Phloem Fibres: The phloem fibres are made up of sclerenchymatous cells. The cell wall of these fibres is quite thick. They lose their protoplasm and become dead at maturity. The phloem fibres of jute, flax and hemp have important economic uses.

Epidermal Tissue System

These tissues are the outermost covering of the whole plant body, which consists of epidermal cells, stomata, epidermal appendages such as epidermis, cuticle, stomata, epidermal extensions.

  • Epidermis is single layered, parenchymatous with waxy thick layers of cuticle to prevent water loss.
  • Stomata is present in epidermis of leaves  which regulates the transpiration and gaseous exchange. 
  • In dicots, stomata is bean-shaped having two guard cells closing the stomatal pore. In monocots, the stoma is dumbbell-shaped.
  • Epidermis contains a number of hairs. Root hairs are unicellular and Trichomes are present on stems, which are multicellular.
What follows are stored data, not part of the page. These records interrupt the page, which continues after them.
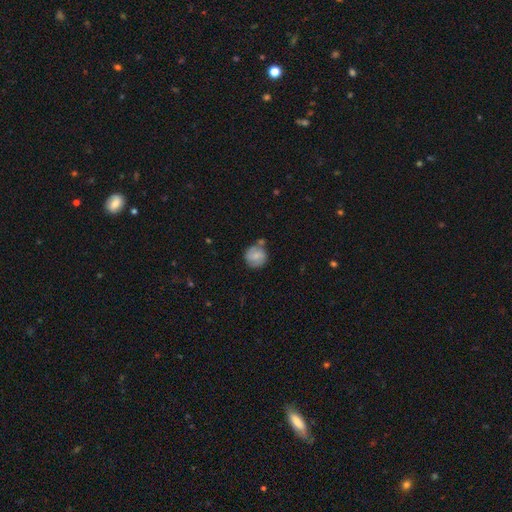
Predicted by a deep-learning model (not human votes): Smooth or featured: smooth — 59% (featured or disk — 33%)
How rounded: round — 87% (in between — 12%)
Merging: none — 62% (minor disturbance — 19%)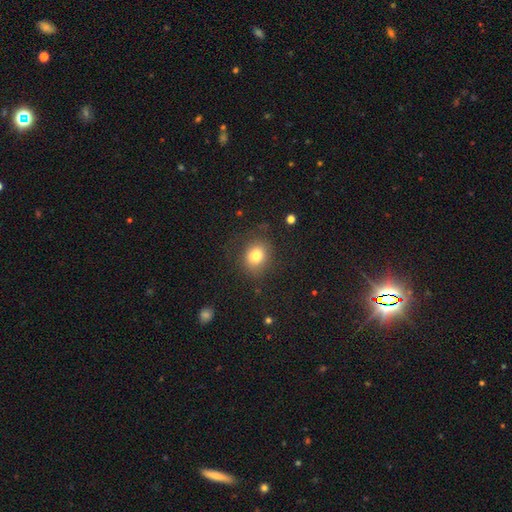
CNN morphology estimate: This is likely a smooth galaxy (79%). How rounded: likely round (66%). Merging: likely none (78%).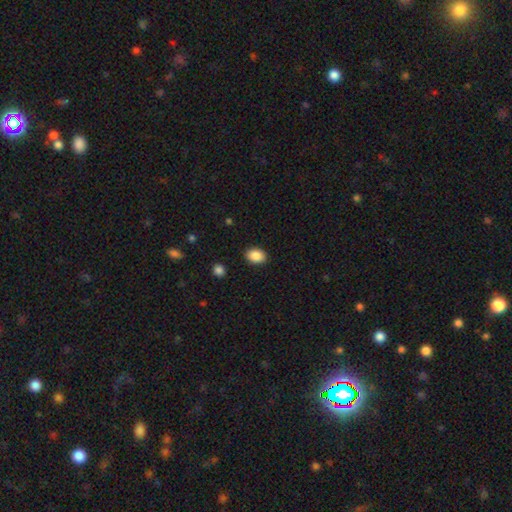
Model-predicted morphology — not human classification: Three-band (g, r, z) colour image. It shows a smooth galaxy with no disk features (88%) that is in between round and cigar-shaped (78%). Merging: none (89%).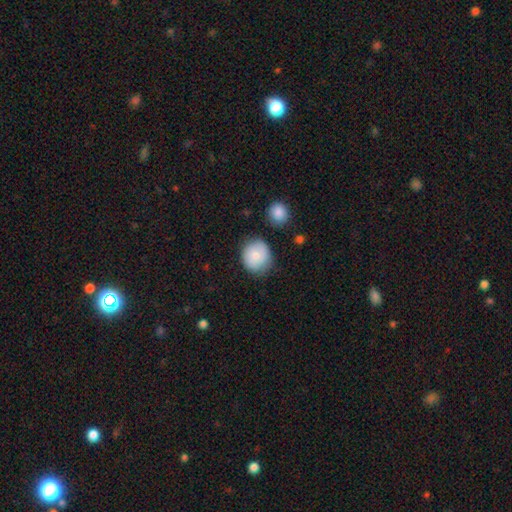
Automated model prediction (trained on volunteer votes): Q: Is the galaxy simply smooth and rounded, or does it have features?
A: smooth — 77%.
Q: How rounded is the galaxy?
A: round — 84%.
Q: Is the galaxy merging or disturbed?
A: none — 75%.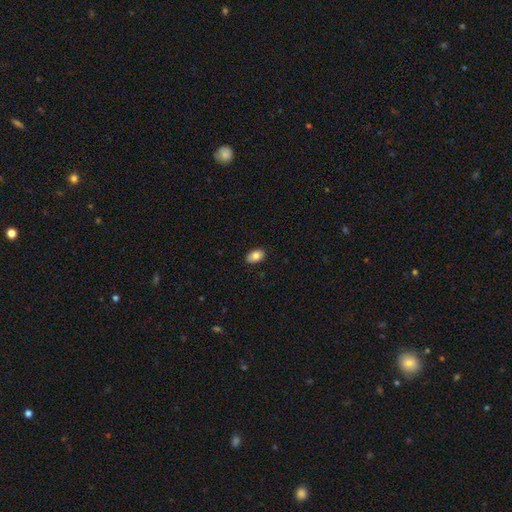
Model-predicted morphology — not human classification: Smooth or featured? Predicted: smooth (p=0.81). How rounded? Predicted: in between (p=0.89). Merging? Predicted: none (p=0.87).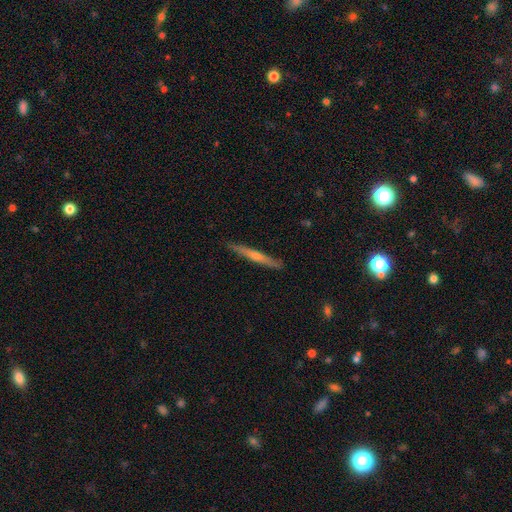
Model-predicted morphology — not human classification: Smooth or featured? featured or disk (67%)
Edge-on disk? yes (97%)
Edge-on bulge? rounded (79%)
Merging? none (90%)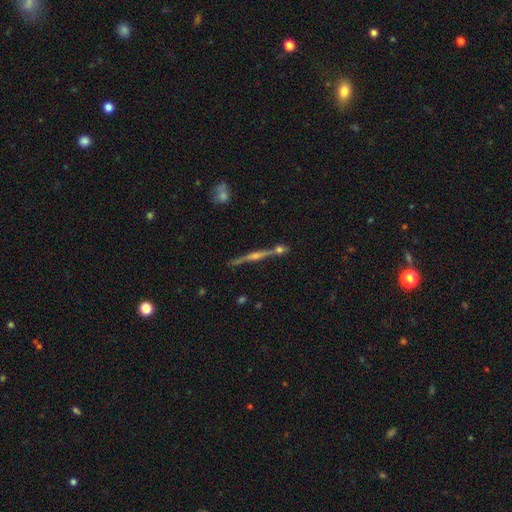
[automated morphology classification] featured or disk 67%, smooth 19%, star or artifact 14%. Down the decision tree: edge-on disk — yes (92%); edge-on bulge — rounded (78%); merging — none (74%).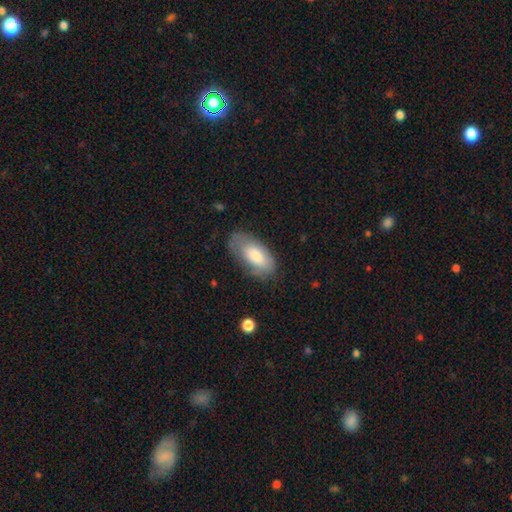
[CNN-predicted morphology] smooth_or_featured: smooth (p=0.73) [alt: featured or disk p=0.21]
how_rounded: in between (p=0.92) [alt: cigar-shaped p=0.05]
merging: none (p=0.65) [alt: minor disturbance p=0.25]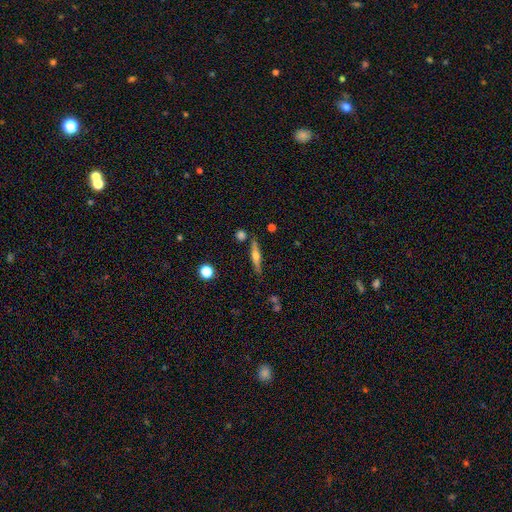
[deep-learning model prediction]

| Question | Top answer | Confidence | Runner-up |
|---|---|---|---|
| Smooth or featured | featured or disk | 59% | smooth (34%) |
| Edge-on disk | yes | 95% | no (5%) |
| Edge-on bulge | rounded | 90% | boxy (5%) |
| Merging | none | 81% | minor disturbance (11%) |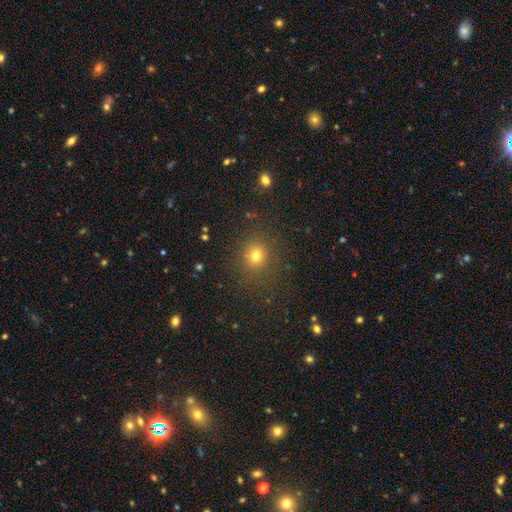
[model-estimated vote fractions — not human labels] smooth_or_featured: smooth (p=0.73) [alt: star or artifact p=0.20]
how_rounded: round (p=0.84) [alt: in between p=0.15]
merging: none (p=0.84) [alt: minor disturbance p=0.09]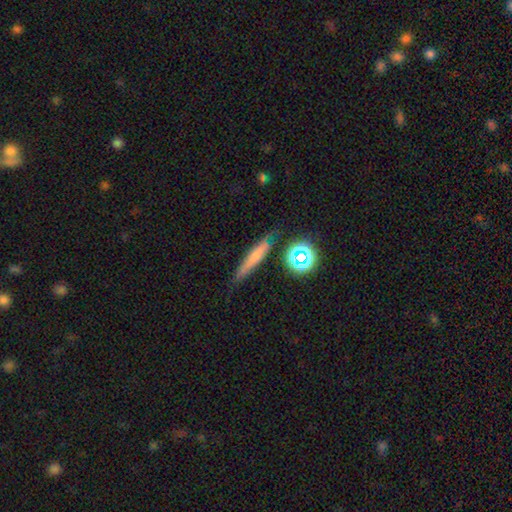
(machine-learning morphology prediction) This appears to be a smooth galaxy with no disk features (59%) that is cigar-shaped (85%). Merging: none (75%).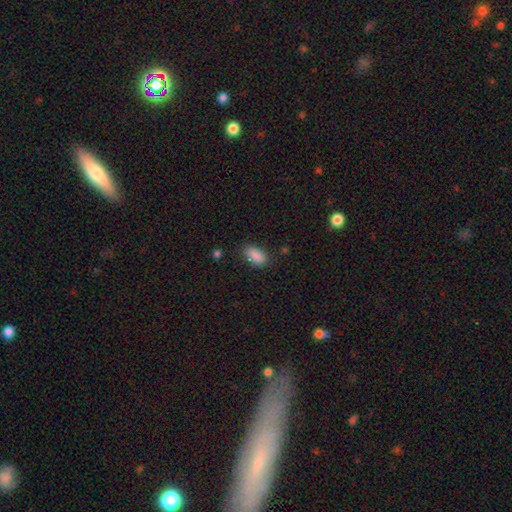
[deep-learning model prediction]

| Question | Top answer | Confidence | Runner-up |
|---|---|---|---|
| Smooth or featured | smooth | 89% | star or artifact (8%) |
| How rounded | in between | 92% | round (4%) |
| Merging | none | 81% | minor disturbance (14%) |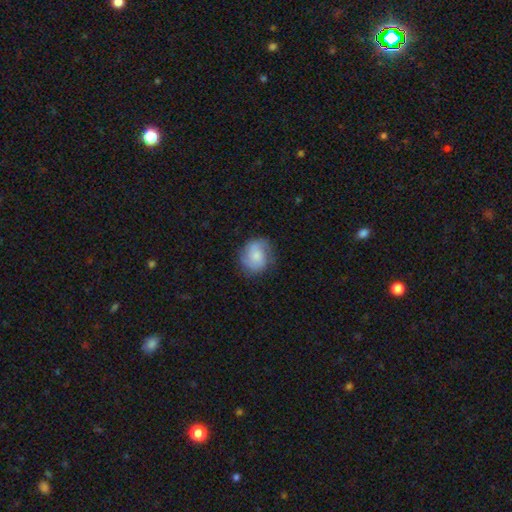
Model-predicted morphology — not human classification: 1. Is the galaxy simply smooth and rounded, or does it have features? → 54% smooth, 38% featured or disk, 8% star or artifact.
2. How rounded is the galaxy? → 69% round, 30% in between, 1% cigar-shaped.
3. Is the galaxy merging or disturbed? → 71% none, 20% minor disturbance, 7% major disturbance, 1% merger.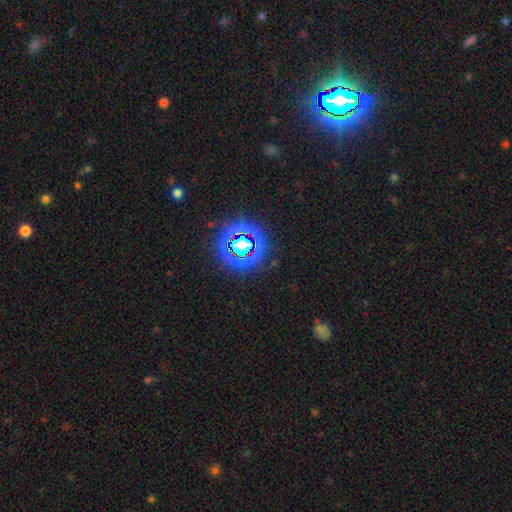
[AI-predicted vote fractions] Morphology: type=star or artifact (79%).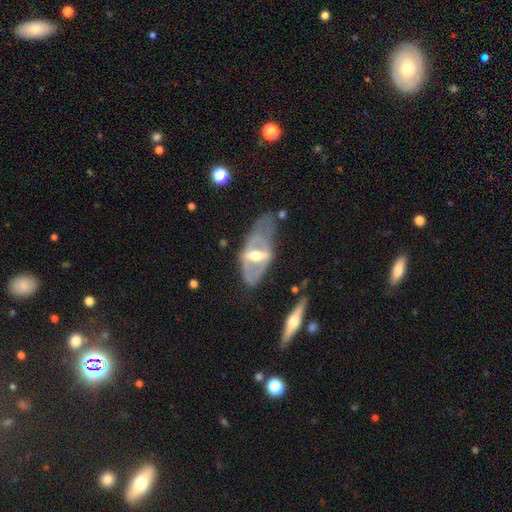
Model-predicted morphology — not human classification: Smooth or featured? Predicted: featured or disk (p=0.76). Edge-on disk? Predicted: no (p=0.78). Bar? Predicted: strong (p=0.66). Spiral arms? Predicted: no (p=0.65). Bulge size? Predicted: moderate (p=0.70). Merging? Predicted: none (p=0.42).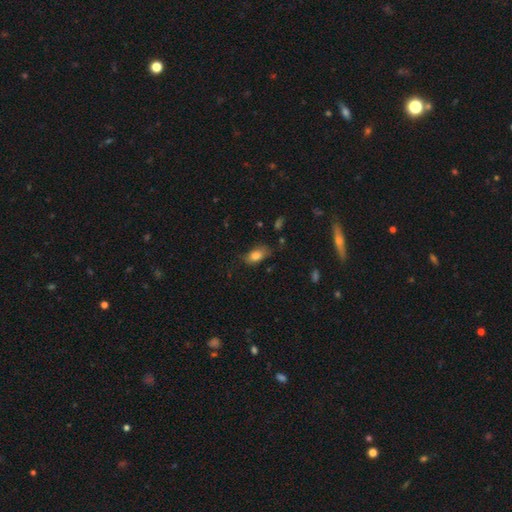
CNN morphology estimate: This appears to be a smooth galaxy with no disk features (81%) that is in between round and cigar-shaped (87%). Merging: none (67%).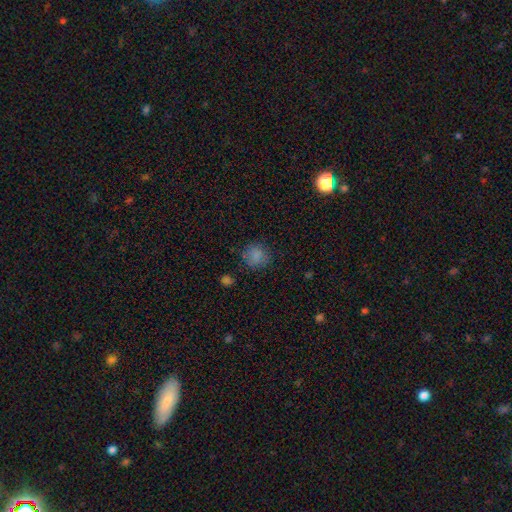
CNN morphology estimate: Smooth or featured? Predicted: smooth (p=0.81). How rounded? Predicted: round (p=0.86). Merging? Predicted: none (p=0.79).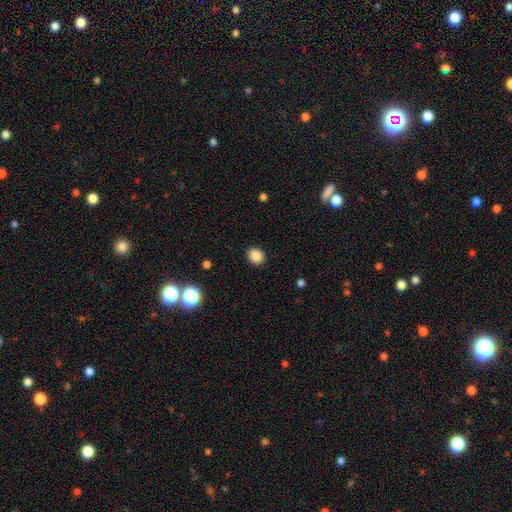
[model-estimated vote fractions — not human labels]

The Vascular Tissue System

  • This tissue system consists of complex tissues of xylem and phloem
  • Xylem and phloem together form vascular bundles.
  • Dicots have cambium present between xylem and phloem 
  • Cambium forms secondary vascular tissues
  • Dicots have an open vascular bundle
  • Monocots have a closed vascular bundle Roots have a radial arrangement of vascular bundles
  • Stem and leaves have a conjoint arrangement of vascular bundles

Dicotyledonous Root

  • The outermost layer (Epiblema) of dicot root is epidermis containing unicellular root hairs.
  • The cortex consists of several layers of thin-walled parenchyma cells that ends with innermost layer endodermis
  • Endodermis is having waxy material suberin and casparian strips, which is impermeable to water.

Monocotyledonous Root

  • Monocot root is similar to the dicot root in many respects but polyarch xylem bundles are present
  • These root has epidermis, cortex, endodermis, pericycle, vascular bundles and pith as compared to the dicot root which have fewer xylem bundles

Dicotyledonous Stem

  • The outermost layer is the epidermis with cuticle and Trichomes and stomata 
  • The cortex consists of three layers; outermost hypodermis, middle layer of parenchyma cells and innermost layer called endodermis.
  • Endodermis cells are rich in starch grains. Pericycle and radially located medullary rays are present on the inner side of the endodermis.
  • A number of vascular bundles are arranged in a ring. Each vascular bundle is conjoint, open and with endarch protoxylem

Monocotyledonous Stem

  • The hypodermis is made up of sclerenchymatous. 
  • All vascular bundles are conjoint, closed and  scattered. 
  • Every vascular bundle is surrounded by a sclerenchymatous bundle sheath.
  • Phloem parenchyma is absent. Water-containing cavities are present within the vascular bundles.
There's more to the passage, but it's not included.